Here, the time derivative should be a partial derivative $\frac{\partial \mathbf{A}}{\partial t}$ ; i.e., it denotes the rate of change of $\mathbf{A}$ at a fixed point of space. But in the final expression that you want to get to for the force, the derivative is the "convective" time derivative $\frac{d\mathbf{A}}{dt}$ ; i.e., it denotes the rate of change of $\mathbf{A}$ as you move along with the particle. You will need to relate the two types of derivatives. See http://www.continuummechanics.org/cm/materialderivative.html

(3) $$\mathbf{v}\times(\nabla\times\mathbf{A})=\nabla(\mathbf{v}\cdot\mathbf{A})-\mathbf{A}(\mathbf{v}\cdot\nabla)$$

The last term is not quite written correctly.
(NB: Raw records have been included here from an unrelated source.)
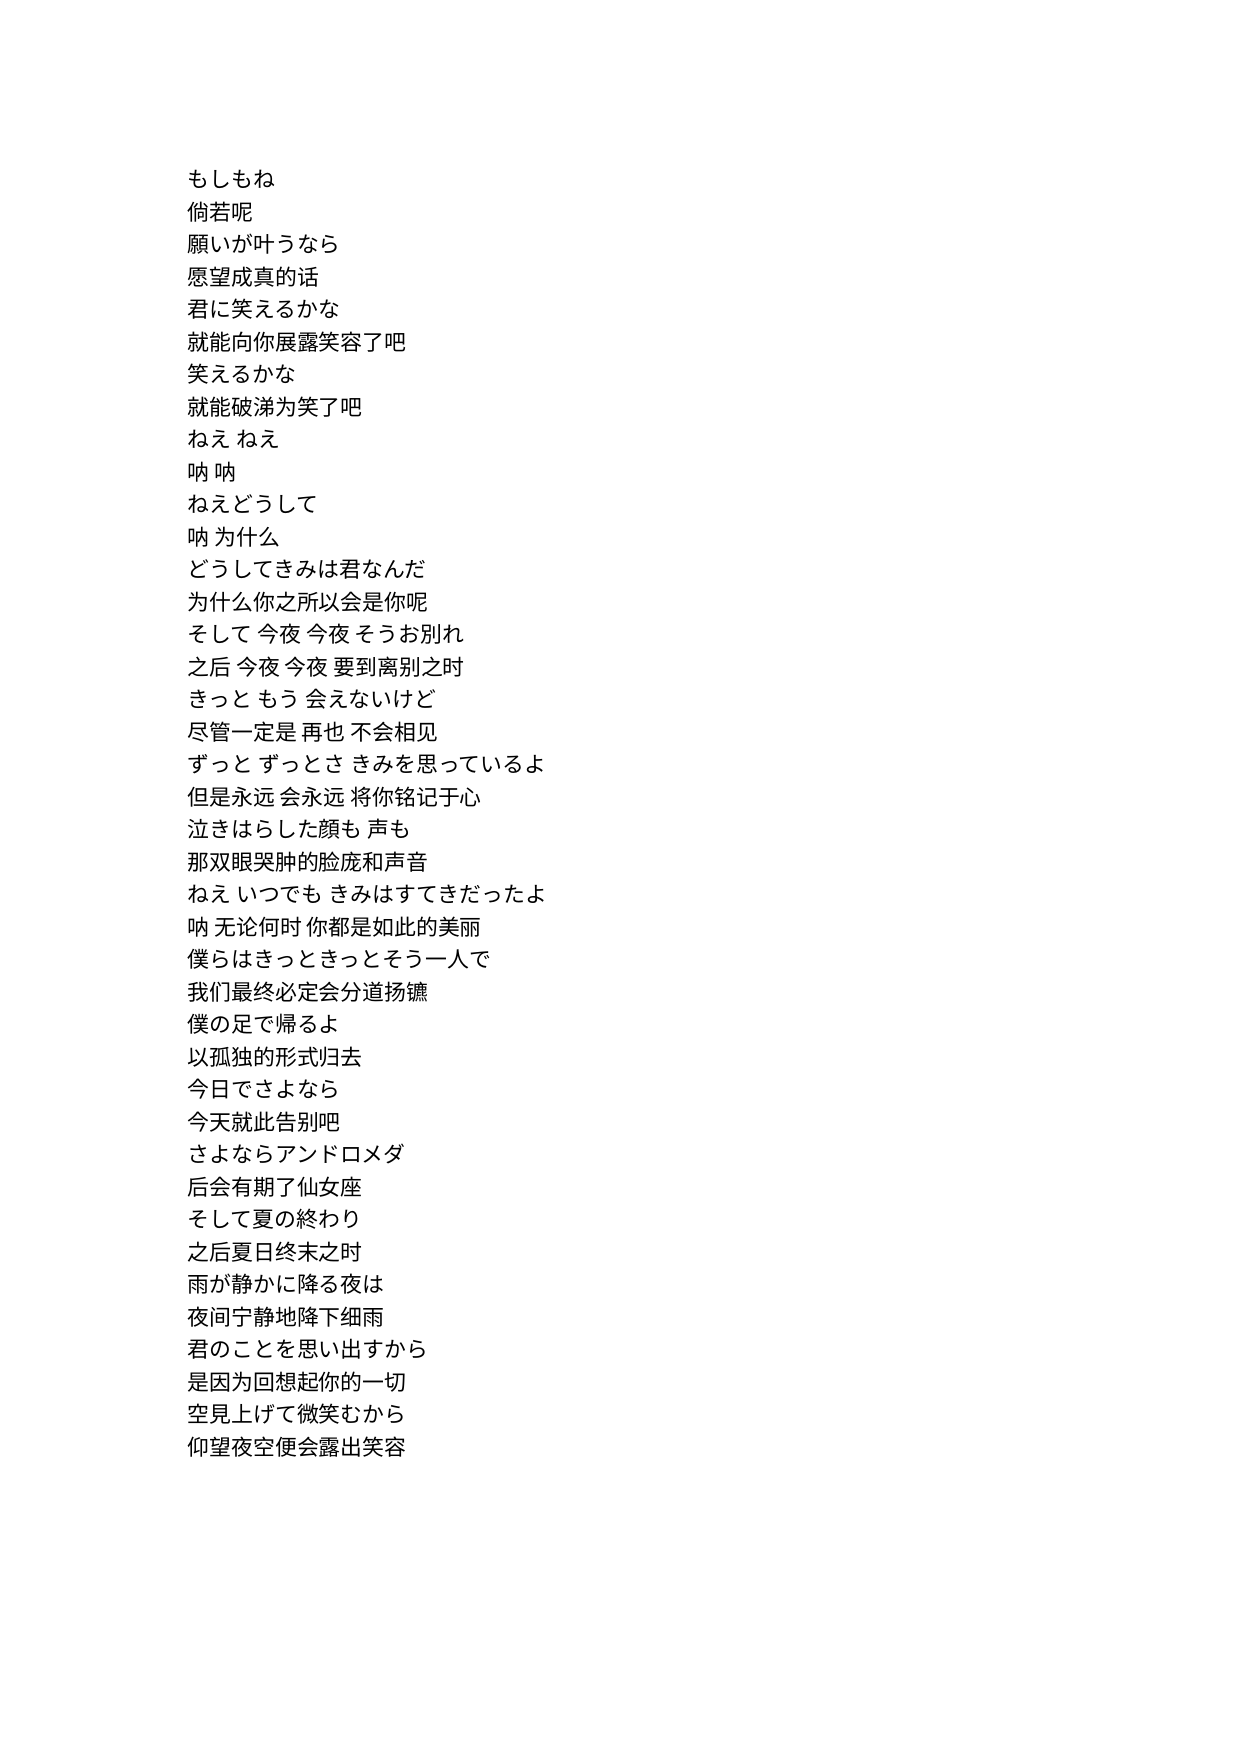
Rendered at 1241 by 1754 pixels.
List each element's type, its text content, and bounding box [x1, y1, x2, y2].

text 笑えるかな [187, 357, 1053, 389]
text 就能向你展露笑容了吧 [187, 324, 1053, 357]
text 那双眼哭肿的脸庞和声音 [187, 844, 1053, 877]
text 后会有期了仙女座 [187, 1169, 1053, 1202]
text 空見上げて微笑むから [187, 1397, 1053, 1429]
text 君に笑えるかな [187, 292, 1053, 324]
text 呐 呐 [187, 454, 1053, 487]
text 我们最终必定会分道扬镳 [187, 974, 1053, 1007]
text 雨が静かに降る夜は [187, 1267, 1053, 1299]
text 夜间宁静地降下细雨 [187, 1299, 1053, 1332]
text 仰望夜空便会露出笑容 [187, 1429, 1053, 1462]
text 呐 为什么 [187, 519, 1053, 552]
text ねえどうして [187, 487, 1053, 519]
text 僕らはきっときっとそう一人で [187, 942, 1053, 974]
text もしもね [187, 162, 1053, 194]
text ずっと ずっとさ きみを思っているよ [187, 747, 1053, 779]
text 泣きはらした顔も 声も [187, 812, 1053, 844]
text 之后 今夜 今夜 要到离别之时 [187, 649, 1053, 682]
text 倘若呢 [187, 194, 1053, 227]
text 願いが叶うなら [187, 227, 1053, 259]
text 为什么你之所以会是你呢 [187, 584, 1053, 617]
text 君のことを思い出すから [187, 1332, 1053, 1364]
text そして 今夜 今夜 そうお別れ [187, 617, 1053, 649]
text 今天就此告别吧 [187, 1104, 1053, 1137]
text 僕の足で帰るよ [187, 1007, 1053, 1039]
text 之后夏日终末之时 [187, 1234, 1053, 1267]
text そして夏の終わり [187, 1202, 1053, 1234]
text 愿望成真的话 [187, 259, 1053, 292]
text 是因为回想起你的一切 [187, 1364, 1053, 1397]
text さよならアンドロメダ [187, 1137, 1053, 1169]
text 就能破涕为笑了吧 [187, 389, 1053, 422]
text 今日でさよなら [187, 1072, 1053, 1104]
text きっと もう 会えないけど [187, 682, 1053, 714]
text 以孤独的形式归去 [187, 1039, 1053, 1072]
text 但是永远 会永远 将你铭记于心 [187, 779, 1053, 812]
text 尽管一定是 再也 不会相见 [187, 714, 1053, 747]
text どうしてきみは君なんだ [187, 552, 1053, 584]
text ねえ いつでも きみはすてきだったよ [187, 877, 1053, 909]
text ねえ ねえ [187, 422, 1053, 454]
text 呐 无论何时 你都是如此的美丽 [187, 909, 1053, 942]
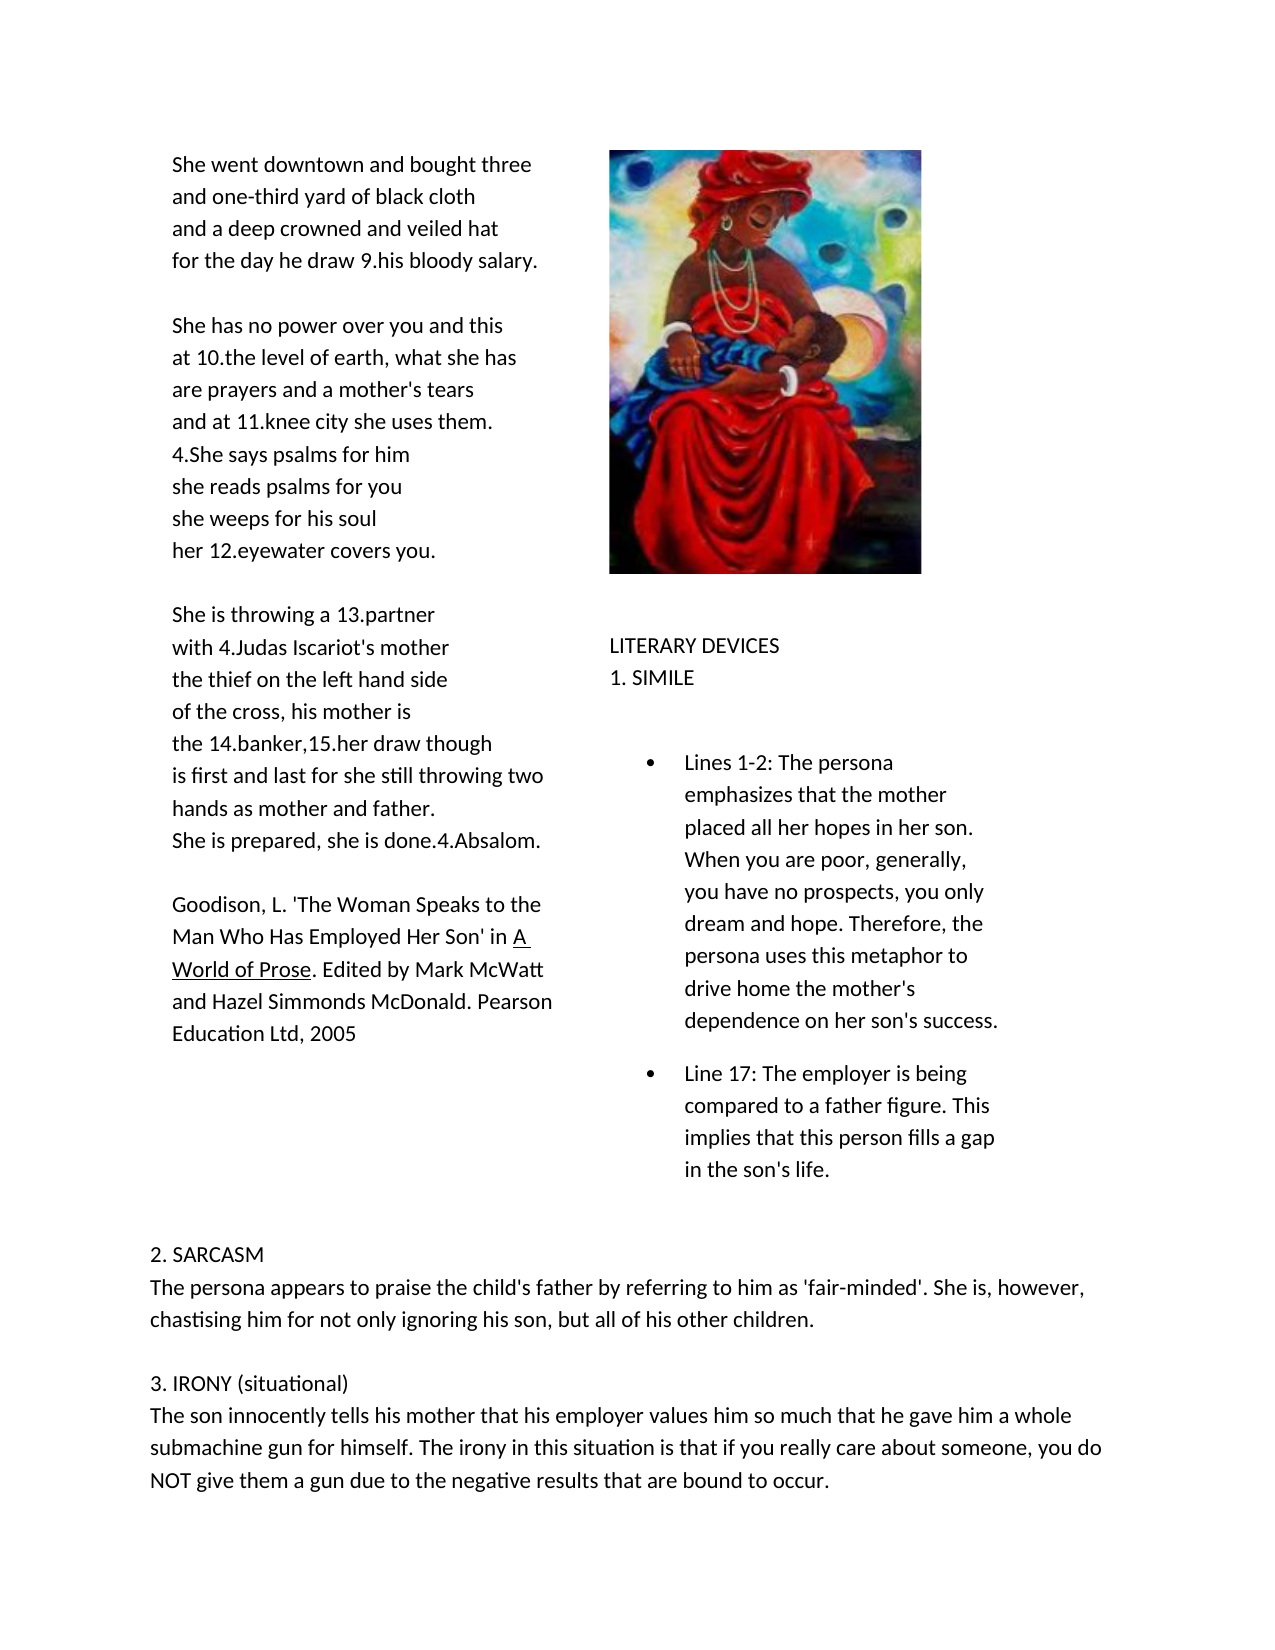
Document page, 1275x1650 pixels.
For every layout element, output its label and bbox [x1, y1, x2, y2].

table_header [586, 150, 1023, 1208]
picture [609, 150, 922, 574]
text [150, 1208, 1125, 1494]
table_header [149, 150, 586, 1208]
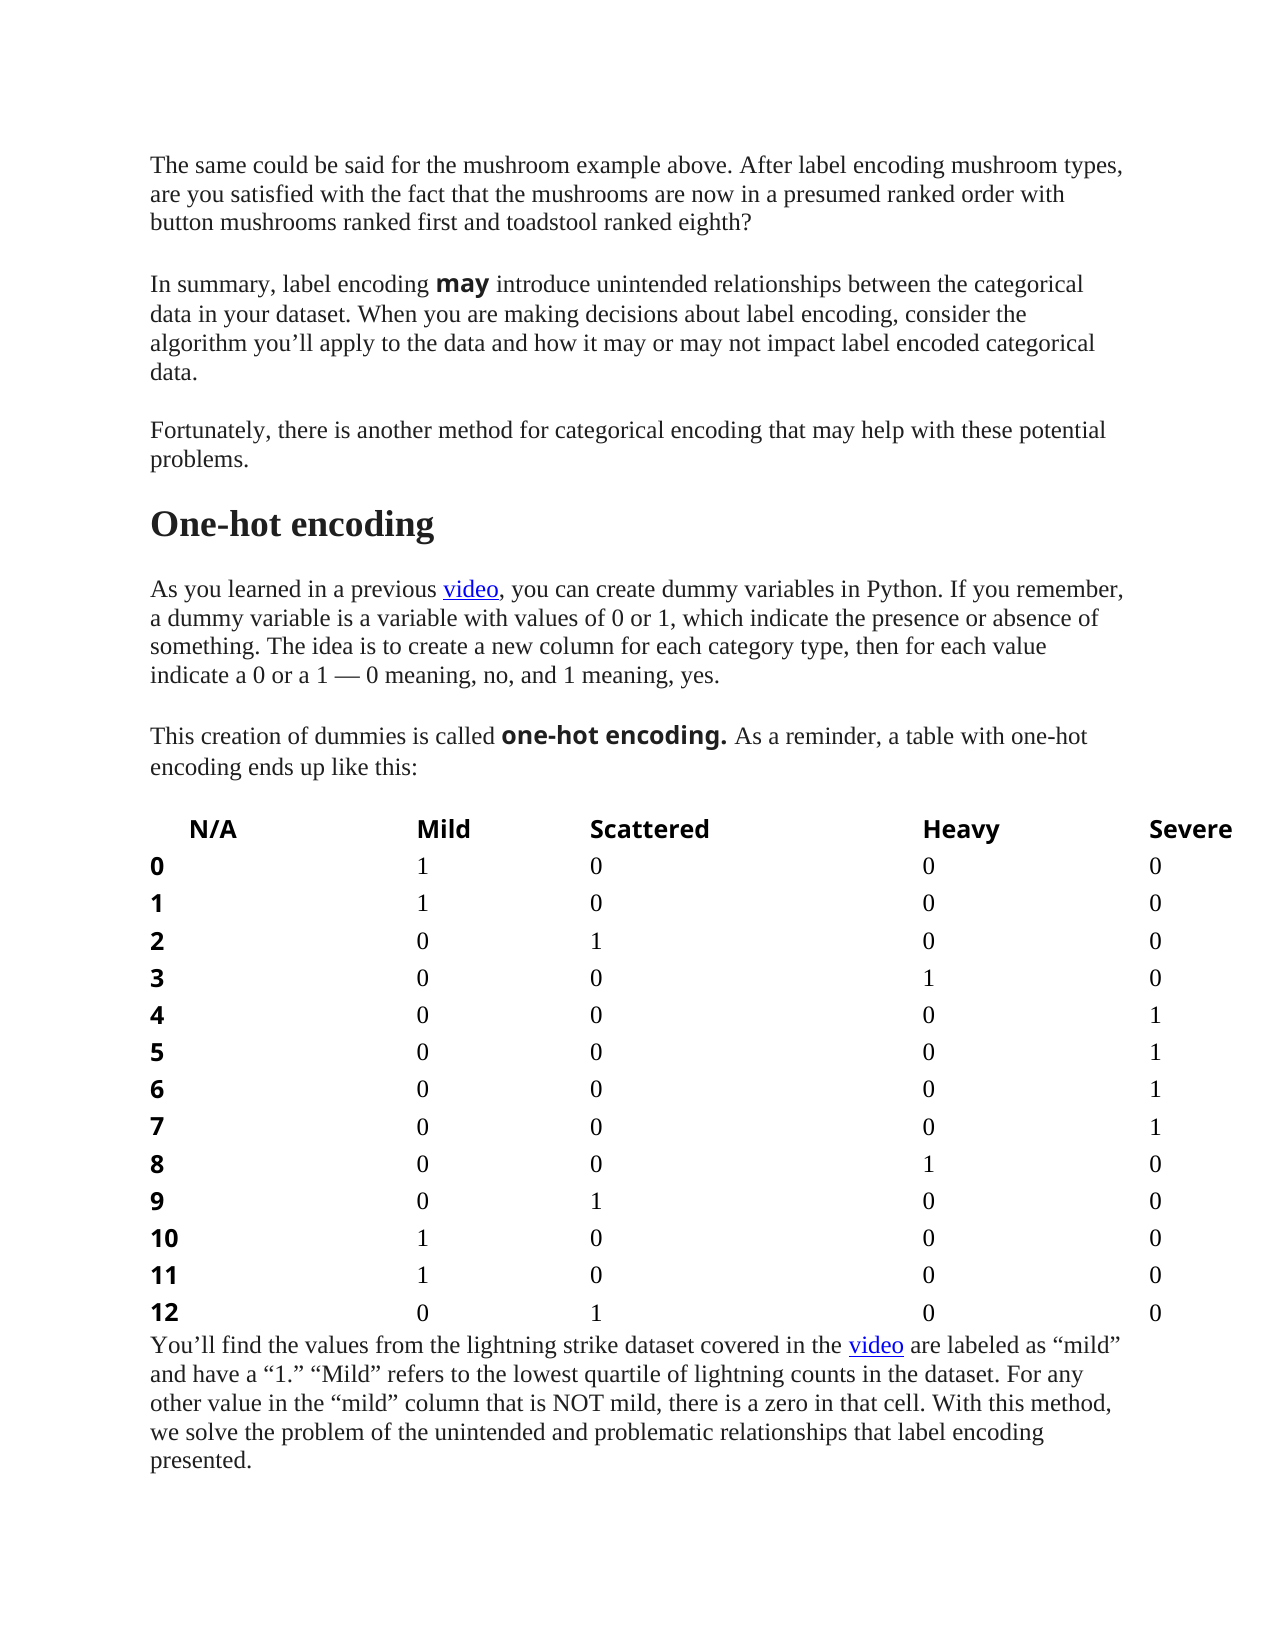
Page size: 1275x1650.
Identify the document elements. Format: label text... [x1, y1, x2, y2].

In your way of writing it, the Del operator has nothing to act upon.

 

[loops496]

As TSny said $\mathbf{E}=-\nabla \phi - \partial_t \mathbf{A}$ nowusing the triple product identity:
$$\mathbf{v}\times(\nabla \times \mathbf{A}) = \nabla(\mathbf{A} \cdot \mathbf{v}) - \mathbf{A}(\mathbf{v} \cdot \nabla)$$
Which in the Lorentz equation:
$$\mathbf{F} = q \left[-\nabla \phi - \partial_t \mathbf{A} + \nabla(\mathbf{A} \cdot \mathbf{v}) - \mathbf{A}(\mathbf{v} \cdot \nabla) \right]$$
or
$$\mathbf{F} = q \left[-\nabla \phi - [\partial_t + (\mathbf{v} \cdot \nabla) ] \mathbf{A} + \nabla(\mathbf{A} \cdot \mathbf{v})\right]$$
where the term in the square bracket acting on $\mathbf{A}$ is called the convective derivative, viz. $(\partial_t + (\mathbf{v} \cdot \nabla) ) \mathbf{A} = \frac{d \mathbf{A}}{dt}$ as required.

 

[carlosbgois]

Got it! Thank you all.